Friday, October 26, 2012

On the Road in China

Last week I spent 5 days in Shanghai and Hangzhou as part of an American delegation advising Chinese government and private sector leaders about healthcare reform.

We met with the Mayor of Shanghai, the Health Minister of Shanghai, many hospital presidents, and several public health officials.

The themes we highlighted included:

*Quality must be measured, not assumed, and this should be enabled by the universal adoption of electronic health records

*Data should be shared among caregivers with a focus on longitudinal coordination of wellness rather than episodic treatment of illness

*A primary care model coordinating patient treatment via a team that knows patient care plans and preferences will be more efficient than the current model in China in which the patient can go anywhere without a referral.   A simple headache might be first evaluated by a neurosurgeon at a tertiary care facility.

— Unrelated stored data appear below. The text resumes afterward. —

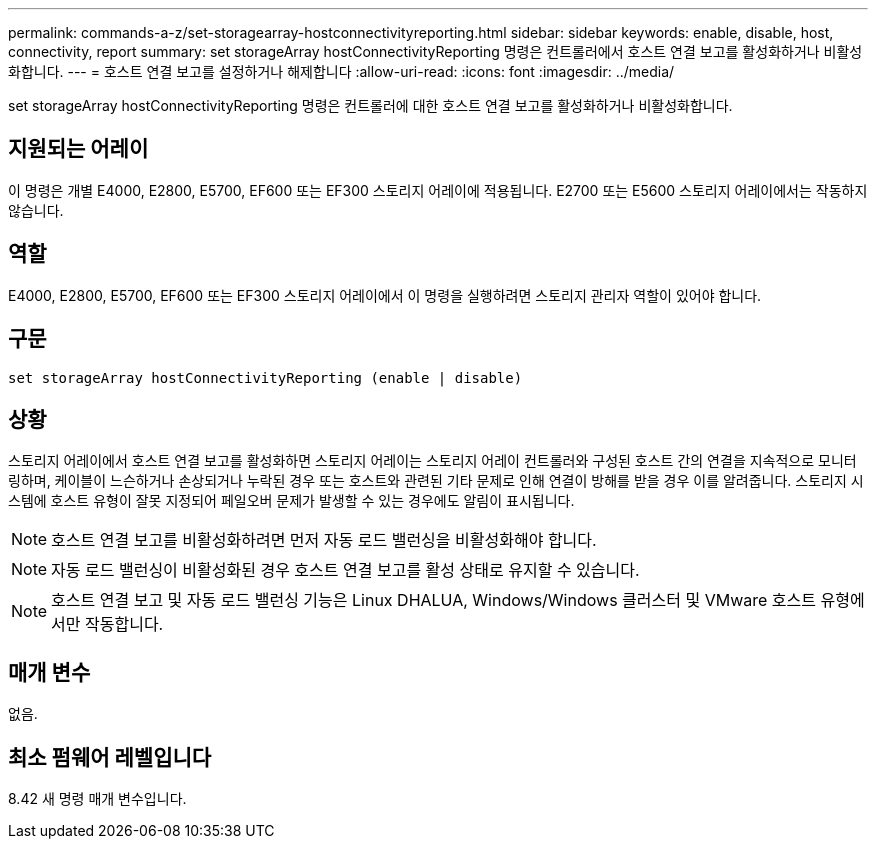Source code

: ---
permalink: commands-a-z/set-storagearray-hostconnectivityreporting.html 
sidebar: sidebar 
keywords: enable, disable, host, connectivity, report 
summary: set storageArray hostConnectivityReporting 명령은 컨트롤러에서 호스트 연결 보고를 활성화하거나 비활성화합니다. 
---
= 호스트 연결 보고를 설정하거나 해제합니다
:allow-uri-read: 
:icons: font
:imagesdir: ../media/


[role="lead"]
set storageArray hostConnectivityReporting 명령은 컨트롤러에 대한 호스트 연결 보고를 활성화하거나 비활성화합니다.



== 지원되는 어레이

이 명령은 개별 E4000, E2800, E5700, EF600 또는 EF300 스토리지 어레이에 적용됩니다. E2700 또는 E5600 스토리지 어레이에서는 작동하지 않습니다.



== 역할

E4000, E2800, E5700, EF600 또는 EF300 스토리지 어레이에서 이 명령을 실행하려면 스토리지 관리자 역할이 있어야 합니다.



== 구문

[source, cli]
----
set storageArray hostConnectivityReporting (enable | disable)
----


== 상황

스토리지 어레이에서 호스트 연결 보고를 활성화하면 스토리지 어레이는 스토리지 어레이 컨트롤러와 구성된 호스트 간의 연결을 지속적으로 모니터링하며, 케이블이 느슨하거나 손상되거나 누락된 경우 또는 호스트와 관련된 기타 문제로 인해 연결이 방해를 받을 경우 이를 알려줍니다. 스토리지 시스템에 호스트 유형이 잘못 지정되어 페일오버 문제가 발생할 수 있는 경우에도 알림이 표시됩니다.

[NOTE]
====
호스트 연결 보고를 비활성화하려면 먼저 자동 로드 밸런싱을 비활성화해야 합니다.

====
[NOTE]
====
자동 로드 밸런싱이 비활성화된 경우 호스트 연결 보고를 활성 상태로 유지할 수 있습니다.

====
[NOTE]
====
호스트 연결 보고 및 자동 로드 밸런싱 기능은 Linux DHALUA, Windows/Windows 클러스터 및 VMware 호스트 유형에서만 작동합니다.

====


== 매개 변수

없음.



== 최소 펌웨어 레벨입니다

8.42 새 명령 매개 변수입니다.
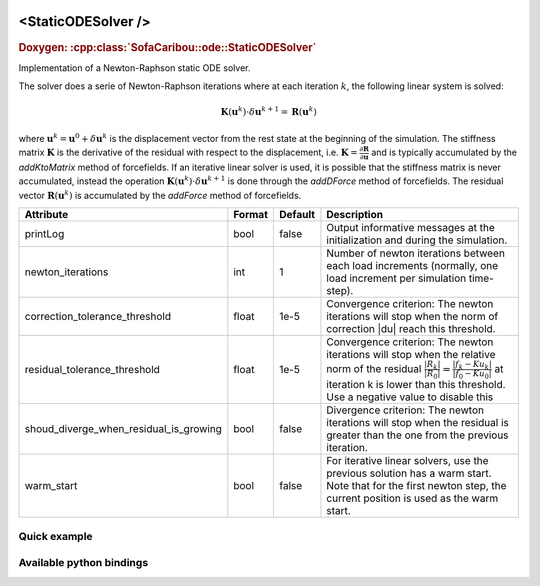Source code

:  .. _static_ode_doc:
 .. role:: important

<StaticODESolver />
===================

.. rst-class:: doxy-label
.. rubric:: Doxygen:
    :cpp:class:`SofaCaribou::ode::StaticODESolver`

Implementation of a Newton-Raphson static ODE solver.

The solver does a serie of Newton-Raphson iterations where at each iteration :math:`k`, the following linear system is solved:

.. math::
    \boldsymbol{K}(\boldsymbol{u}^k) \cdot \delta \boldsymbol{u}^{k+1} = \boldsymbol{R}(\boldsymbol{u}^k)

where :math:`\boldsymbol{u}^k = \boldsymbol{u}^0 + \delta \boldsymbol{u}^{k}` is the displacement vector
from the rest state at the beginning of the simulation. The stiffness matrix :math:`\boldsymbol{K}`
is the derivative of the residual with respect to the displacement, i.e.
:math:`\boldsymbol{K} = \frac{\partial \boldsymbol{R}}{\partial \boldsymbol{u}}` and is typically accumulated by
the `addKtoMatrix` method of forcefields. If an iterative linear solver is used, it is possible that the stiffness
matrix is never accumulated, instead the operation :math:`\boldsymbol{K}(\boldsymbol{u}^k) \cdot \delta \boldsymbol{u}^{k+1}`
is done through the `addDForce` method of forcefields. The residual vector :math:`\boldsymbol{R}(\boldsymbol{u}^k)`
is accumulated by the `addForce` method of forcefields.


.. list-table::
    :widths: 1 1 1 100
    :header-rows: 1
    :stub-columns: 0

    * - Attribute
      - Format
      - Default
      - Description
    * - printLog
      - bool
      - false
      - Output informative messages at the initialization and during the simulation.
    * - newton_iterations
      - int
      - 1
      - Number of newton iterations between each load increments (normally, one load increment per simulation time-step).
    * - correction_tolerance_threshold
      - float
      - 1e-5
      - Convergence criterion: The newton iterations will stop when the norm of correction \|du| reach this threshold.
    * - residual_tolerance_threshold
      - float
      - 1e-5
      - Convergence criterion: The newton iterations will stop when the relative norm of the residual
        :math:`\frac{|R_k|}{|R_0|} = \frac{|f_k - Ku_k|}{|f_0 - Ku_0|}` at iteration k is lower than this threshold.
        Use a negative value to disable this
    * - shoud_diverge_when_residual_is_growing
      - bool
      - false
      - Divergence criterion: The newton iterations will stop when the residual is greater than the one from the
        previous iteration.
    * - warm_start
      - bool
      - false
      - For iterative linear solvers, use the previous solution has a warm start. Note that for the first newton step,
        the current position is used as the warm start.

Quick example
*************
.. content-tabs::

    .. tab-container:: tab1
        :title: XML

        .. code-block:: xml

            <Node>
                <StaticODESolver newton_iterations="10" correction_tolerance_threshold="1e-8" residual_tolerance_threshold="1e-8" printLog="1" />
                <ConjugateGradientSolver maximum_number_of_iterations="2500" residual_tolerance_threshold="1e-12" preconditioning_method="Diagonal" printLog="0" />
            </Node>

    .. tab-container:: tab2
        :title: Python

        .. code-block:: python

            node.addObject('StaticODESolver', newton_iterations=10, correction_tolerance_threshold=1e-8, residual_tolerance_threshold=1e-8, printLog=True)
            node.addObject('ConjugateGradientSolver', maximum_number_of_iterations=2500, residual_tolerance_threshold=1e-12, preconditioning_method="Diagonal", printLog=False)


Available python bindings
*************************

.. py:class:: StaticODESolver

    :var iteration_times: List of times (in nanoseconds) that each Newton-Raphson iteration took to compute in the last call to Solve().
    :vartype iteration_times: list [int]

    :var squared_residuals: The list of squared residual norms (:math:`|r|^2`) of every newton iterations of the last solve call.
    :vartype squared_residuals: list [:class:`numpy.double`]

    :var squared_initial_residual: The initial squared residual (:math:`|r_0|^2`) of the last solve call.
    :vartype squared_initial_residual: :class:`numpy.double`

    :var iterative_linear_solver_squared_residuals: The list of squared residual norms (:math:`|r|^2`) of every iterative linear solver iterations, for each newton iterations of the last solve call.
    :vartype iterative_linear_solver_squared_residuals: list [ list [:class:`numpy.double`] ]

    :var iterative_linear_solver_squared_rhs_norms: List of squared right-hand side norms (:math:`|b|^2`) of every newton iterations before the call to the solve method of the iterative linear solver.
    :vartype iterative_linear_solver_squared_rhs_norms: list [:class:`numpy.double`]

*The measures of success should be healthcare value (quality/cost), safety, and patient satisfaction

My role was to spread the gospel of Meaningful Use.   I highlighted the multi-phased journey in the US and our focus on policy outcomes rather than hardware/software implementation.

I toured several facilities and had the opportunity to study the IT infrastructure and applications used in different settings.

A few observations:

*Shanghai community hospitals have deployed a standardized EHR that is good enough - it enables enough clinical documentation to provide continuity of care.

*Tertiary facilities have not widely adopted advanced clinical IT systems.  They have focused on  administrative transactions (registration/scheduling) and ancillary automation (lab/rad/pharmacy) but not provider order entry, decision support, or clinical documentation.   The systems are optimized for episodic and not continuous care.

*This is my third visit to Shanghai and I've advised their health information exchange efforts by suggesting content, vocabulary and transport standards.    Shanghai is piloting health information exchange that involves transport of XML-based summary records over VPN.  The Chinese have a national identifier they use for healthcare and have privacy policy that makes data sharing a public good in society.    Culturally, there seem to be few expectations of healthcare data privacy.    Limited regulatory/compliance oversight enables the Chinese to move quickly but also providers fewer controls.   There is very little assertion of malpractice.

My conclusion from these Chinese visits is that healthcare IT challenges are similar worldwide.   I enjoy sharing our US experiences with other countries and look forward to the day when continuous lifetime coordinated care based on interoperability of data is a worldwide possibility.